[Extracted records]
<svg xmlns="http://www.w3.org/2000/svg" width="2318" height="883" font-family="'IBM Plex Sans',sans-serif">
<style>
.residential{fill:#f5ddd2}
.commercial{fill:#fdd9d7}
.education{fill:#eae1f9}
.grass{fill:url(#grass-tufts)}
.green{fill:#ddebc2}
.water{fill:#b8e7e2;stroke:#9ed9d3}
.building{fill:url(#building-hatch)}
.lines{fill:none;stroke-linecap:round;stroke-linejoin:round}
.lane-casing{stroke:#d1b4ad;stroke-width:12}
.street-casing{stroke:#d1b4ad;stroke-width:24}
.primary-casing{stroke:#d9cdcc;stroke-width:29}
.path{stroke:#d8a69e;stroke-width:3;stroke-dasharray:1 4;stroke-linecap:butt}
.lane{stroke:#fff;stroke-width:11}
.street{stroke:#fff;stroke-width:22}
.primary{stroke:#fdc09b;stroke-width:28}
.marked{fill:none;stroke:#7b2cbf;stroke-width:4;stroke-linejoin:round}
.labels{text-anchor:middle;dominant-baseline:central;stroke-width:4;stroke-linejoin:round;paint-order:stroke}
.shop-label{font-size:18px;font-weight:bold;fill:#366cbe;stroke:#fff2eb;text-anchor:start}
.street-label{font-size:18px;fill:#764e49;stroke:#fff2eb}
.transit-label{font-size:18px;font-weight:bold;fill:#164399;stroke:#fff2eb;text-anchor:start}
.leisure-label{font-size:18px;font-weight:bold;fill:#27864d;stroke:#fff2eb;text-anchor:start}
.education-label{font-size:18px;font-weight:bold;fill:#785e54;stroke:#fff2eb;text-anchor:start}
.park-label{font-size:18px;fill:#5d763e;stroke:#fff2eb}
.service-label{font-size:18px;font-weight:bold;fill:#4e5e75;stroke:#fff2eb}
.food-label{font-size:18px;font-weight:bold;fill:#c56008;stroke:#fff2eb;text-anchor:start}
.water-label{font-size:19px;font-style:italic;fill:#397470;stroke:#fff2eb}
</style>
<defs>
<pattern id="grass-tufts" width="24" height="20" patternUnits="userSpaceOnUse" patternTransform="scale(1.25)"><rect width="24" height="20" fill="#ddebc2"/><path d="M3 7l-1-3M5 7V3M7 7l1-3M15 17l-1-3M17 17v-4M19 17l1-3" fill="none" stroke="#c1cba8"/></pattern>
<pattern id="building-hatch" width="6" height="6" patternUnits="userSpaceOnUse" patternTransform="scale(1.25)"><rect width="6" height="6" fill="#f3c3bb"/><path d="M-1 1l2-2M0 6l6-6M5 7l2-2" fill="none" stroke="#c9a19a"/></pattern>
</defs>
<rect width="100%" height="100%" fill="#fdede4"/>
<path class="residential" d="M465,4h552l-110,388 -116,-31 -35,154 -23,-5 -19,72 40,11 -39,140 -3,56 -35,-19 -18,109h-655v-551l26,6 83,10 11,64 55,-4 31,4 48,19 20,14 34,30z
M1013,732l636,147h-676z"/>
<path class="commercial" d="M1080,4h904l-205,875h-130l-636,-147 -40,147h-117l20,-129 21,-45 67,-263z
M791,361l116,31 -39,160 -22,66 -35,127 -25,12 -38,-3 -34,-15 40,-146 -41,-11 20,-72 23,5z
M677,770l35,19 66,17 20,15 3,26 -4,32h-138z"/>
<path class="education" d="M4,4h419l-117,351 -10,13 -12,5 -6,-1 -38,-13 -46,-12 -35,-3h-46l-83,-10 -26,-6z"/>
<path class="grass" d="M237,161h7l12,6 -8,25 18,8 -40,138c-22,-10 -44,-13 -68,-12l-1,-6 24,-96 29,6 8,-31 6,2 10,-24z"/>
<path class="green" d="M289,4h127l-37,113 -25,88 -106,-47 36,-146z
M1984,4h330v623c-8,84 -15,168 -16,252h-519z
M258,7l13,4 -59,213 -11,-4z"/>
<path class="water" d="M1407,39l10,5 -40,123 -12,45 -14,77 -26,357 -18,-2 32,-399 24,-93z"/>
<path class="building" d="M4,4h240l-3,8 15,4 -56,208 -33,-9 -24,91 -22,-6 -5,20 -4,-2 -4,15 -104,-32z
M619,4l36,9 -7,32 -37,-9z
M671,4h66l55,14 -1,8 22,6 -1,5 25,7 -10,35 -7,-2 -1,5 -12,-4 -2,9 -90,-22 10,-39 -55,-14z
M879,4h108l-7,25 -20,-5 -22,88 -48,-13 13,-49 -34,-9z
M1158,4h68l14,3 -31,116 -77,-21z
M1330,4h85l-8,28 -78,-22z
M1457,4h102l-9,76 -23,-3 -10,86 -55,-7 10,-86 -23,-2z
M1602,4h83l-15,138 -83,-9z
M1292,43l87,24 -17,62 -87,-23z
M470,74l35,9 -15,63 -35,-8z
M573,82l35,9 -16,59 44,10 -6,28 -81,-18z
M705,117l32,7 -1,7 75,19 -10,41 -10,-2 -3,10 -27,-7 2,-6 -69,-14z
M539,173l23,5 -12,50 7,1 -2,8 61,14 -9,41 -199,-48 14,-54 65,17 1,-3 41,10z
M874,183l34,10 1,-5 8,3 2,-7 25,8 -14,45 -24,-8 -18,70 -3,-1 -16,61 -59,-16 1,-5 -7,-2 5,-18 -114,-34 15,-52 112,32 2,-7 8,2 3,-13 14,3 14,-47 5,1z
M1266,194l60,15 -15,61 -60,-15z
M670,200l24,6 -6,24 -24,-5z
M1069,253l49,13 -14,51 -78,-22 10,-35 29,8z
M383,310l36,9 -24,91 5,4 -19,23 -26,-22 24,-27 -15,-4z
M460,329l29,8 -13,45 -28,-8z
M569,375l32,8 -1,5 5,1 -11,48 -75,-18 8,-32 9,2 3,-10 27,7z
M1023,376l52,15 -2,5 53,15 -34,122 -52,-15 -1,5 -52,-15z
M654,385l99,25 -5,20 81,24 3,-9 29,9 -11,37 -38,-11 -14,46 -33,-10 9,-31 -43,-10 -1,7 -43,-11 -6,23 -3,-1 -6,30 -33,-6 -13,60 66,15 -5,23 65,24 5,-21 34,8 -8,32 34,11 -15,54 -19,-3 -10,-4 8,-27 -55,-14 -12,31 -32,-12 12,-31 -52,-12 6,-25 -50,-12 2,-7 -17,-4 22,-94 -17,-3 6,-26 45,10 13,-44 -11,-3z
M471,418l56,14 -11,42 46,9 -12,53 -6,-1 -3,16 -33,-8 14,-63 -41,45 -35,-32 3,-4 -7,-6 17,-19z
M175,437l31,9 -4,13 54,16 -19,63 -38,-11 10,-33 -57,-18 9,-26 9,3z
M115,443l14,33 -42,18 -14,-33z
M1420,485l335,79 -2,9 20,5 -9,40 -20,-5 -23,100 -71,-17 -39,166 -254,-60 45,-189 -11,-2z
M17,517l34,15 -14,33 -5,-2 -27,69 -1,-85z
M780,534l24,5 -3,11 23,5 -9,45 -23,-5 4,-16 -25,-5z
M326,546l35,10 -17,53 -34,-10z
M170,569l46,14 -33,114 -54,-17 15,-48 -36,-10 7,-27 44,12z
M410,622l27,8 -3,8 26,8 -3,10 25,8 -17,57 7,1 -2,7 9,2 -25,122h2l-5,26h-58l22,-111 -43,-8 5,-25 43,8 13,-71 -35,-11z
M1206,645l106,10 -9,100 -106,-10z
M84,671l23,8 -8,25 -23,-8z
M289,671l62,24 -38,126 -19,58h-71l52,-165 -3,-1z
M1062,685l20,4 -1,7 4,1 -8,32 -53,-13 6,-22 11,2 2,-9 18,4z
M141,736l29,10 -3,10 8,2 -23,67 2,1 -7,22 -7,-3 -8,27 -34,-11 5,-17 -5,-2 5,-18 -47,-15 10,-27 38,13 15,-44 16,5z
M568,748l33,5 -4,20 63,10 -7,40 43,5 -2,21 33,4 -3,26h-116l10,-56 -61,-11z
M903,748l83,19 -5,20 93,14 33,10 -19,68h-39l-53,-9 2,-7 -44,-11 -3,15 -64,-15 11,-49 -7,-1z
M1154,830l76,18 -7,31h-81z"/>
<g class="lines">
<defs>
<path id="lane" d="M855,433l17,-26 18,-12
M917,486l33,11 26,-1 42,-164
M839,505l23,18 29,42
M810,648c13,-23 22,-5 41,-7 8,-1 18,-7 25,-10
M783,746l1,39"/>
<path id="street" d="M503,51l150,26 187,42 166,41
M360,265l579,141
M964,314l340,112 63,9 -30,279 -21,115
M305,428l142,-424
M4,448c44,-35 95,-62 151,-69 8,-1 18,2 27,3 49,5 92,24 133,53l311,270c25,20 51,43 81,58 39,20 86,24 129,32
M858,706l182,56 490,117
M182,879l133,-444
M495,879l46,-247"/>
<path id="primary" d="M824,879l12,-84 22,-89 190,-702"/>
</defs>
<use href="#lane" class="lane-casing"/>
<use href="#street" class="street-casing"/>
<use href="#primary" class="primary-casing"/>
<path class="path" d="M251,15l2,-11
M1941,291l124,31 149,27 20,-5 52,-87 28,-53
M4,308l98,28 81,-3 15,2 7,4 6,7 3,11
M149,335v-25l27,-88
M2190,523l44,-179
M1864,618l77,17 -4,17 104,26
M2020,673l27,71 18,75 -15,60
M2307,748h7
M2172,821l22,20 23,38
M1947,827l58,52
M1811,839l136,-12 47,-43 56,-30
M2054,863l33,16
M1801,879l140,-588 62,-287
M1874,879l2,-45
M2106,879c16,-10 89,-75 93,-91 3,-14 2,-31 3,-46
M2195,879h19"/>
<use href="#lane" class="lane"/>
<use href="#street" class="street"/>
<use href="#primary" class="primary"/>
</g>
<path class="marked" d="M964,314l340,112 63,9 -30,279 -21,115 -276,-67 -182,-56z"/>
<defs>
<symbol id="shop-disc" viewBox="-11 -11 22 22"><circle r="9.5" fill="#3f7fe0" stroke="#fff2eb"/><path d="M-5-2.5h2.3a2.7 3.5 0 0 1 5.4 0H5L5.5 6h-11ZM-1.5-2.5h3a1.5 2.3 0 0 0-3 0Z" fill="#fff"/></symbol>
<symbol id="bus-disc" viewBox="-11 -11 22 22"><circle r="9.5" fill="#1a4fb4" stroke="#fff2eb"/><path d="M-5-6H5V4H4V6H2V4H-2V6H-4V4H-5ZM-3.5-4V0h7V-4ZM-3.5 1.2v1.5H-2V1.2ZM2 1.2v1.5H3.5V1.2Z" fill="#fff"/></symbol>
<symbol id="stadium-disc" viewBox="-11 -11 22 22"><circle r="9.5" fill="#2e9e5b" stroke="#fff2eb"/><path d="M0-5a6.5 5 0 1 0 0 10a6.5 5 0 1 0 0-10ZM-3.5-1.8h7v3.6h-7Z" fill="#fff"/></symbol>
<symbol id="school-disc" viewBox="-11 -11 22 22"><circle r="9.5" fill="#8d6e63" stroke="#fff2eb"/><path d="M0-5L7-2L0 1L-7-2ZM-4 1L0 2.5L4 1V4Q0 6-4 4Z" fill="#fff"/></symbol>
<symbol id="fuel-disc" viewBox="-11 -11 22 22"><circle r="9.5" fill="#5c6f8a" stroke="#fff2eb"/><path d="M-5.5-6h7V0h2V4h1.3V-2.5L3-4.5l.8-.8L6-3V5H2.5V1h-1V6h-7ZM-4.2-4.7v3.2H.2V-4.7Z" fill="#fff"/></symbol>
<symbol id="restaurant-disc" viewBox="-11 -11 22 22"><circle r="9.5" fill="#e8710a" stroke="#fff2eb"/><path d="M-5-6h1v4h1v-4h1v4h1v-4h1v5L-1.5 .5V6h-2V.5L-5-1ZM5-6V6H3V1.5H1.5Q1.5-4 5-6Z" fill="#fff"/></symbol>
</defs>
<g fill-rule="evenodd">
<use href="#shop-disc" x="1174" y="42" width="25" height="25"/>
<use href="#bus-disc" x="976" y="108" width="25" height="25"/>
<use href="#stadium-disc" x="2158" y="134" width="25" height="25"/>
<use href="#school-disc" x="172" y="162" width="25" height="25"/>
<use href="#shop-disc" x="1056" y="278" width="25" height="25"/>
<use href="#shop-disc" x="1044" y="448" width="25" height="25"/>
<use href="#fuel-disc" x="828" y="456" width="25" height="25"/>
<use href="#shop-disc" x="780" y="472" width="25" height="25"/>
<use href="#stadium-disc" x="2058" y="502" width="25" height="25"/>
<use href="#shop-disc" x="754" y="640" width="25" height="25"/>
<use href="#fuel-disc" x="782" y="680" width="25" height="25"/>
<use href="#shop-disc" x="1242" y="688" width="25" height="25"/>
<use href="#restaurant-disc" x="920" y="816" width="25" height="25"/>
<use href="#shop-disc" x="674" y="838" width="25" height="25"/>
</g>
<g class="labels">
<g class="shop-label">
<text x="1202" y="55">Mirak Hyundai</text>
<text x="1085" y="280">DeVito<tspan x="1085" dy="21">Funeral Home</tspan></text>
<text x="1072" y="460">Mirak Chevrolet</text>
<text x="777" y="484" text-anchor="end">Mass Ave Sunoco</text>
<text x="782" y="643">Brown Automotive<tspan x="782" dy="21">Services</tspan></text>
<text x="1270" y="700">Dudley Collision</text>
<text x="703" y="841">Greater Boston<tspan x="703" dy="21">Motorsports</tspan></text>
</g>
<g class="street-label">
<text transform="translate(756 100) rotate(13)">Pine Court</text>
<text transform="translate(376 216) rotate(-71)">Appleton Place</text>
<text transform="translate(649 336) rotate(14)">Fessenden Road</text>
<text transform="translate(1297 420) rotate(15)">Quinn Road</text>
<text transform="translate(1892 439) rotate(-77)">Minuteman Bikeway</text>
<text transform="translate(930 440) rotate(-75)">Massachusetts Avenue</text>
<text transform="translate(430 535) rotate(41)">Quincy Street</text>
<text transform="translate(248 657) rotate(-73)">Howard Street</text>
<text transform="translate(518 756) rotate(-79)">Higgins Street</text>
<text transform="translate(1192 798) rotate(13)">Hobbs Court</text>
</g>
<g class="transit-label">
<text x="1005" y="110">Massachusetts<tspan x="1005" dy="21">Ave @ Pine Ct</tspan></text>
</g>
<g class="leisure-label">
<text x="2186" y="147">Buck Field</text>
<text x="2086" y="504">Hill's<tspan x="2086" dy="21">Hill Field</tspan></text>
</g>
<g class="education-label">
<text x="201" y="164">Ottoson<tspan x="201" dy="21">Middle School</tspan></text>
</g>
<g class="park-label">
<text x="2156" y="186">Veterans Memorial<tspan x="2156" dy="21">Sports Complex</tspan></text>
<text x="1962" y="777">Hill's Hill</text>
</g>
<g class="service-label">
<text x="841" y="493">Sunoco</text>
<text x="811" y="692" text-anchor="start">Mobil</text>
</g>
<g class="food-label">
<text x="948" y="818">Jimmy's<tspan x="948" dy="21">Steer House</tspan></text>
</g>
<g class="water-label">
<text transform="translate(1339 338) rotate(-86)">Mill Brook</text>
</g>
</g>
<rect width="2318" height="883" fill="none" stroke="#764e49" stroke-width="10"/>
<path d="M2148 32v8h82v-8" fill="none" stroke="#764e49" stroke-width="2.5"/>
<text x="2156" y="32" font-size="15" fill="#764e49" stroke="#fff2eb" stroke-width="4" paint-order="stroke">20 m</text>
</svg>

REQUIRED ACTION: Copy from the entries above each line in which the string "round" can be found.

SOLUTION TO THE PROBLEM:
.lines{fill:none;stroke-linecap:round;stroke-linejoin:round}
.marked{fill:none;stroke:#7b2cbf;stroke-width:4;stroke-linejoin:round}
.labels{text-anchor:middle;dominant-baseline:central;stroke-width:4;stroke-linejoin:round;paint-order:stroke}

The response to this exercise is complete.